And no, a luxury car is not an investment. Cars lose 20% of their value the second you drive them off the lot. A vehicle has the job of getting you to where you need to be safe. It is not an investment. Make sure that when you are considering what wealth is, you are considering all factors. Income can disappear just as quickly as you can spend it. Wealth has to be built over a lifetime or over generations.
So how much do you need to be in the top one percent? We saw the answer varies from one country to the next throughout this article. In oil-rich countries, such as the United Arab Emirates, that number will remain high. In developed countries, that number may be lower but reflect generations of wealth that a family has acquired.

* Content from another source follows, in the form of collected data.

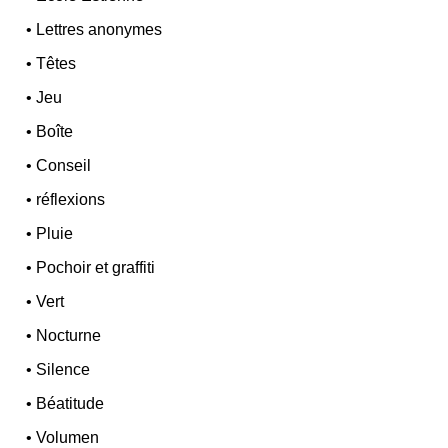
•
Lettres anonymes
•
Têtes
•
Jeu
•
Boîte
•
Conseil
•
réflexions
•
Pluie
•
Pochoir et graffiti
•
Vert
•
Nocturne
•
Silence
•
Béatitude
•
Volumen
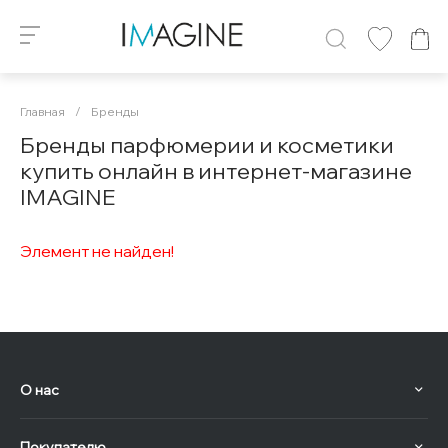
Главная
/
Бренды
Бренды парфюмерии и косметики
купить онлайн в интернет-магазине
IMAGINE
Элемент не найден!
О нас
Покупателю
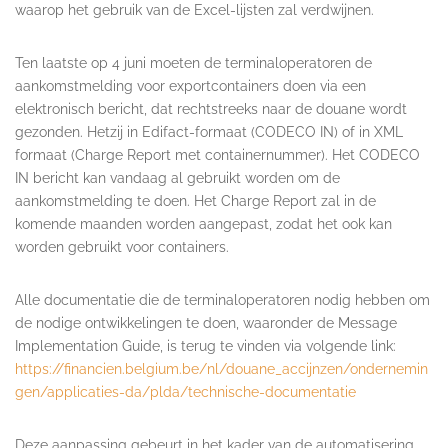
waarop het gebruik van de Excel-lijsten zal verdwijnen.
Ten laatste op 4 juni moeten de terminaloperatoren de
aankomstmelding voor exportcontainers doen via een
elektronisch bericht, dat rechtstreeks naar de douane wordt
gezonden. Hetzij in Edifact-formaat (CODECO IN) of in XML
formaat (Charge Report met containernummer). Het CODECO
IN bericht kan vandaag al gebruikt worden om de
aankomstmelding te doen. Het Charge Report zal in de
komende maanden worden aangepast, zodat het ook kan
worden gebruikt voor containers.
Alle documentatie die de terminaloperatoren nodig hebben om
de nodige ontwikkelingen te doen, waaronder de Message
Implementation Guide, is terug te vinden via volgende link:
https://financien.belgium.be/nl/douane_accijnzen/ondernemin
gen/applicaties-da/plda/technische-documentatie
Deze aanpassing gebeurt in het kader van de automatisering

On a global scale, if you have $745,000 in income, assets, investments, and other things, you’re in the top one percent. So if you have a house that is worth $750,000 and is fully paid off, you are in the top one percent, whatever your income is. If your income alone is $745,000 and you have no savings, you are in the top one percent but with a thin margin.
You can request that your wealth be used to buy a fancy coffin, but you can’t take your money with you when you die. Moreover, remember that while having enough money to have a comfortable shelter, food, and clothing is certainly a component of a “good life,” the moments that make up each of the days that you live don’t consist of money but instead of memories.
Memories are created by doing meaningful things with the people that you love. Make sure that in your efforts to build up wealth and secure a good life for yourself and your posterity, you are not neglecting the most important people in your life.
The axiom says that money cannot buy happiness, and it’s true. Money can buy many things and help you have a comfortable life; after all, who wants to go through winter without adequate shelter and heating? Yet there are some things that you have to look for outside of your income.
Studies consistently show the happiest people are not necessarily those who acquire the most money but rather the ones who give it away. They support causes that they see as worthy. Some choose to donate money to charities that support the homeless, while others contribute to environmental causes. Others give towards children’s issues. Whatever they consider valuable, they find meaning in letting their money go towards something greater than themselves. In doing so, they help to build wealth for all of humanity.